Copyright : Vue aérienne du stade Ras Abu Aboud, à Doha, au Qatar, pendant sa construction en novembre 2020 – AFP
Des salaires impayés
Depuis 2010, de nombreuses associations de droits humains ont documenté à maintes reprises, l’exploitation généralisée à laquelle ont été confrontés les travailleurs en raison du système de kafala (parrainage) du Qatar, qui donne lieu au travail forcé et ce, malgré les réformes au code du travail que les autorités qataries ont promulguées en réponse à une plainte de travail forcé portée devant l’Organisation Internationale du Travail.
En mars dernier encore, Human Rights Watch a démontré un vol de salaires allant jusqu’à cinq mois, au sein d’une entreprise de commerce et de construction qatarie ayant pignon sur et prestant dans des projets en lien avec la FIFA.
Vers un possible boycott ?
Les révélations récentes du Guardian (Link vers : https://www.theguardian.com/global-development/2021/feb/23/revealed-migrant-worker-deaths-qatar-fifa-world-cup-2022) sur la mort de près de 6.500 ouvriers immigrés sur les chantiers lancés en vue de la Coupe du monde de football ont aussi ravivé les critiques sur la tenue de cet évènement.

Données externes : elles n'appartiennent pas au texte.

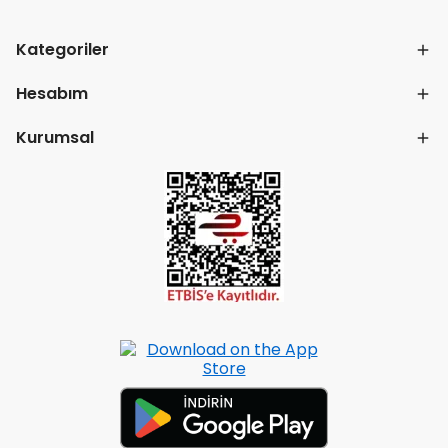
Kategoriler
Hesabım
Kurumsal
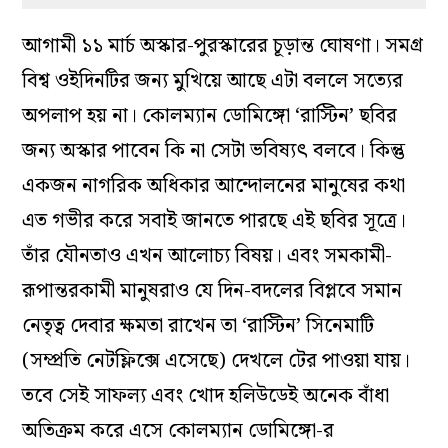
আগামী ১১ মার্চ অস্কার-পুরস্কারের চূড়ান্ত ঘোষণা। সমগ্র
বিশ্ব ওইদিনটির জন্য মুখিয়ে আছে এটা বললে সত্যের
অপলাপ হয় না। কোলম্যান ডোমিঙ্গো ‘রাস্টিন’ ছবির
জন্য অস্কার পাবেন কি না সেটা ভবিষ্যৎ বলবে। কিন্তু
একজন নাগরিক অধিকার আন্দোলনের মানুষের কথা
এত গভীর করে সবাই জানতে পারছে এই ছবির সূত্রে।
তাঁর যৌনতাও এখন আলোচ্য বিষয়। এবং সমকামী-
রূপান্তরকামী মানুষরাও যে দিন-বদলের বিপ্লবে সমান
নেতৃত্ব দেবার ক্ষমতা রাখেন তা ‘রাস্টিন’ সিনেমাটি
(সম্প্রতি নেটফ্লিক্সে এসেছে) দেখলে টের পাওয়া যায়।
তবে সেই সাফল্য এবং খোদ হলিউডেই অনেক বাঁধা
অতিক্রম করে এসে কোলম্যান ডোমিঙ্গো-র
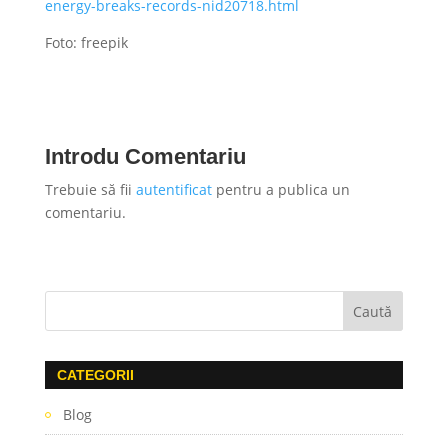
energy-breaks-records-nid20718.html
Foto: freepik
Introdu Comentariu
Trebuie să fii
autentificat
pentru a publica un
comentariu.
CATEGORII
Blog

Le quotidien britannique a récolté et compilé des données auprès des autorités du Sri Lanka, du Népal, du Bangladesh, de l’Inde ou encore du Pakistan mais estiment que leur nombre pourrait être encore sous-estimé puisque les ambassades du Kenya et des Philippines, deux pays pourvoyeurs de main-d’œuvre au Qatar, n’ont pas répondu à leurs demandes.

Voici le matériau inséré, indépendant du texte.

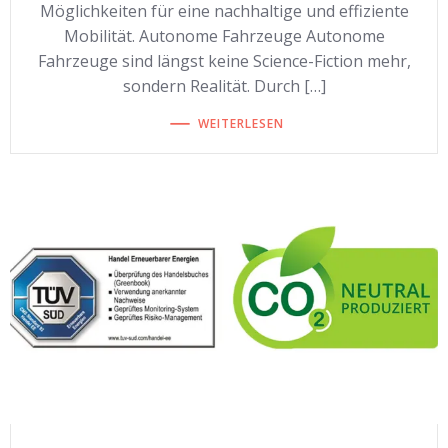
Möglichkeiten für eine nachhaltige und effiziente
Mobilität. Autonome Fahrzeuge Autonome
Fahrzeuge sind längst keine Science-Fiction mehr,
sondern Realität. Durch […]
WEITERLESEN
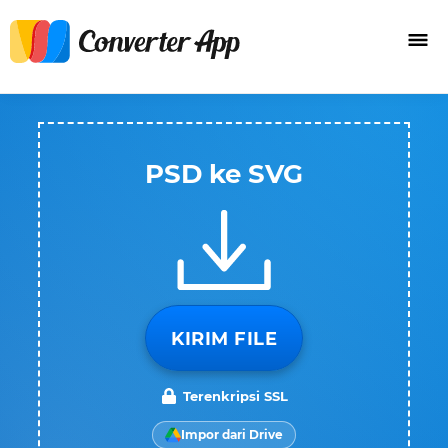
PSD ke SVG
KIRIM FILE
Terenkripsi SSL
Impor dari Drive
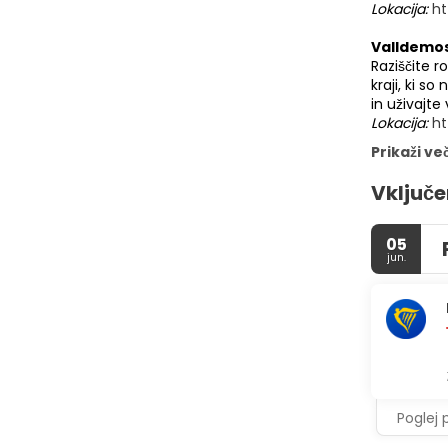
Lokacija:
h
Valldemo
Raziščite 
kraji, ki s
in uživajte
Lokacija:
ht
Prikaži ve
Vključe
05
jun.
Poglej 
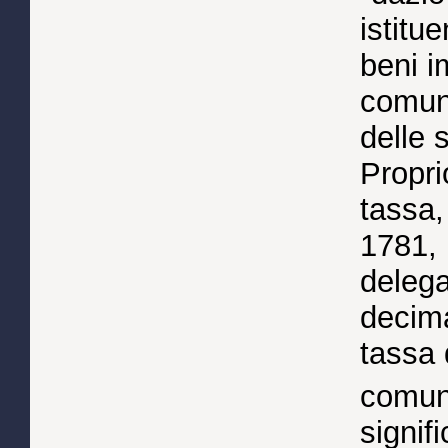
istitu
beni i
comune
delle 
Propri
tassa,
1781, 
delega
decima
tassa 
comun
signif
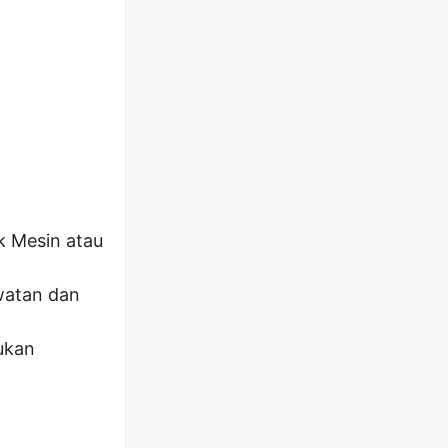
k Mesin atau
watan dan
ukan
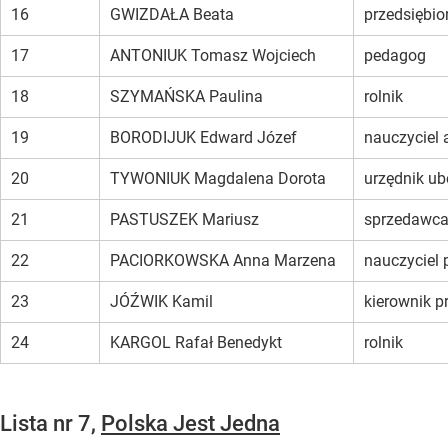
16
GWIZDAŁA Beata
przedsiębio
17
ANTONIUK Tomasz Wojciech
pedagog
18
SZYMAŃSKA Paulina
rolnik
19
BORODIJUK Edward Józef
nauczyciel 
20
TYWONIUK Magdalena Dorota
urzędnik ub
21
PASTUSZEK Mariusz
sprzedawc
22
PACIORKOWSKA Anna Marzena
nauczyciel 
23
JÓŹWIK Kamil
kierownik p
24
KARGOL Rafał Benedykt
rolnik
Lista nr 7,
Polska Jest Jedna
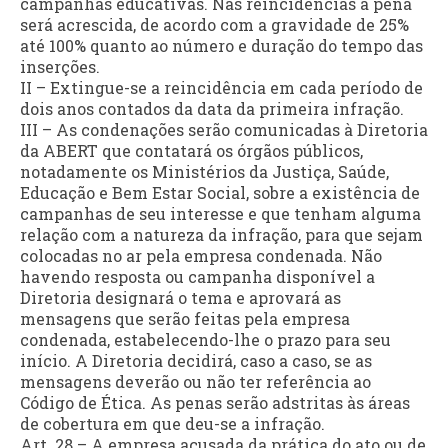
campanhas educativas. Nas reincidências a pena
será acrescida, de acordo com a gravidade de 25%
até 100% quanto ao número e duração do tempo das
inserções.
II – Extingue-se a reincidência em cada período de
dois anos contados da data da primeira infração.
III – As condenações serão comunicadas à Diretoria
da ABERT que contatará os órgãos públicos,
notadamente os Ministérios da Justiça, Saúde,
Educação e Bem Estar Social, sobre a existência de
campanhas de seu interesse e que tenham alguma
relação com a natureza da infração, para que sejam
colocadas no ar pela empresa condenada. Não
havendo resposta ou campanha disponível a
Diretoria designará o tema e aprovará as
mensagens que serão feitas pela empresa
condenada, estabelecendo-lhe o prazo para seu
início. A Diretoria decidirá, caso a caso, se as
mensagens deverão ou não ter referência ao
Código de Ética. As penas serão adstritas às áreas
de cobertura em que deu-se a infração.
Art. 28 – A empresa acusada da prática do ato ou de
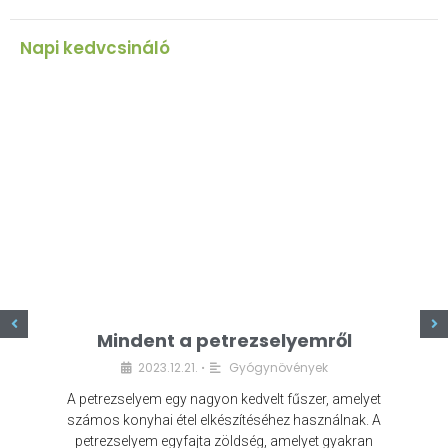
Napi kedvcsináló
z
Mindent a petrezselyemről
2023.12.21.
Gyógynövények
•
A petrezselyem egy nagyon kedvelt fűszer, amelyet
számos konyhai étel elkészítéséhez használnak. A
petrezselyem egyfajta zöldség, amelyet gyakran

Les appels au boycott de la compétition se multiplient. « Le Mondial 2022 de football ne peut se dérouler sur un cimetière. Des gens ne peuvent mourir au nom du football », estiment la coalition d’ONG qui fait campagne sous l’hashtag PayUpFIFA.
Lorsque la FIFA a accordé au Qatar l’organisation du tournoi, « elle savait, ou aurait dû savoir, que les travailleurs migrants employés à la construction massive des infrastructures, seraient confrontés à de graves risques pour leurs droits humains. Cependant, la FIFA n’a ni imposé de conditions concernant le droit du travail, ni exercé de diligence raisonnable concernant les droits humains », a rappelé Human Rights Watch.